## ACTIVITY LIST
1. Revise the seminar abstract from "The results provide" up to and including "at different times.", replacing "clinicians" with "physicians".
2. List every abbreviation that the seminar abstract spells out in full, giving each one's expansion.
3. According to the seminar abstract, how many hospitalized patients were included in the data for Case 2?

## PASSAGE
════════════════════

South Carolina Statewide Electronic Health Records and its Modeling Cases
Presented by Jiajia Zhang
Department of Epidemiology & Biostatistics
University of South Carolina
Electronic health records (EHRs) are promising but challenging resources for research on investigating and monitoring disease progression. Due to their complexity, we proposed several ways to address longitudinal or unstructured EHRs data to improve the dynamic prediction of survival outcomes.
Case 1: Motivated by improving the prediction of the HIV suppression status using electronic health records (EHR) data, we propose a functional multi-variable logistic regression model that accounts for the longitudinal binary process and continuous process simultaneously. Specifically, the longitudinal measurements for either binary or continuous variables are modelled by functional principal components analysis and their corresponding functional principal component scores are used to build logistic regression model for prediction. The longitudinal binary data are linked to underlying Gaussian processes. The estimation is done using penalized spline for the longitudinal continuous and binary data. Group-lasso is used to select longitudinal processes and multivariate FPCA is proposed to revise functional principal component scores with correlation. The method is evaluated via comprehensive simulation studies and then apply to predict viral suppression using EHR data for people living with HIV in South Carolina.
Case 2: Comorbidity indices like the Charlson Comorbidity Index (CCI) provide a single score but overlook the impact of comorbidity history/timing and severity features on mortality. We propose dynamically predicting the risk of all-cause mortality using a landmark large language model that could decipher the chronological comorbidity history as well as consider the severity. The data included 45,353 hospitalized patients in Prisma Hospital in South Carolina. We propose a two-step landmark large language model: initially extracting longitudinal features from concatenated comorbidity descriptions history via BERT (Bidirectional Encoder Representations from Transformers), followed by fitting a binary classification model to predict all-cause mortality of patients.
The results provide evidence that EHRs and dynamic prediction have the potential to assist clinicians in understanding patients’ disease progression based on their historical information at different times.
A seminar tea will be held at 2:45 p.m. in University Office Plaza, Room 240. All are Welcome.

════════════════════

## ENTRIES SHOWN
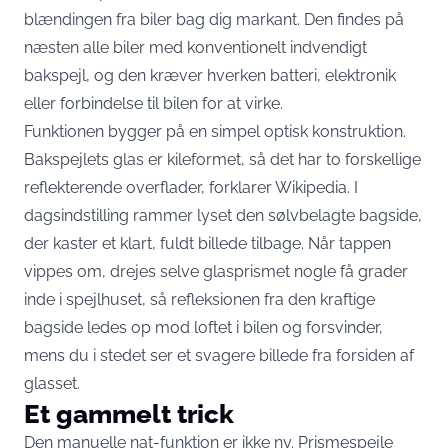
blændingen fra biler bag dig markant. Den findes på
næsten alle biler med konventionelt indvendigt
bakspejl, og den kræver hverken batteri, elektronik
eller forbindelse til bilen for at virke.
Funktionen bygger på en simpel optisk konstruktion.
Bakspejlets glas er kileformet, så det har to forskellige
reflekterende overflader,
forklarer Wikipedia
. I
dagsindstilling rammer lyset den sølvbelagte bagside,
der kaster et klart, fuldt billede tilbage. Når tappen
vippes om, drejes selve glasprismet nogle få grader
inde i spejlhuset, så refleksionen fra den kraftige
bagside ledes op mod loftet i bilen og forsvinder,
mens du i stedet ser et svagere billede fra forsiden af
glasset.
Et gammelt trick
Den manuelle nat-funktion er ikke ny. Prismespejle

════════════════════

## ANSWERS
1.
The results provide evidence that EHRs and dynamic prediction have the potential to assist physicians in understanding patients’ disease progression based on their historical information at different times.

2.
EHRs (EHR): electronic health records
CCI: Charlson Comorbidity Index
BERT: Bidirectional Encoder Representations from Transformers

3. 45,353 hospitalized patients at Prisma Hospital in South Carolina.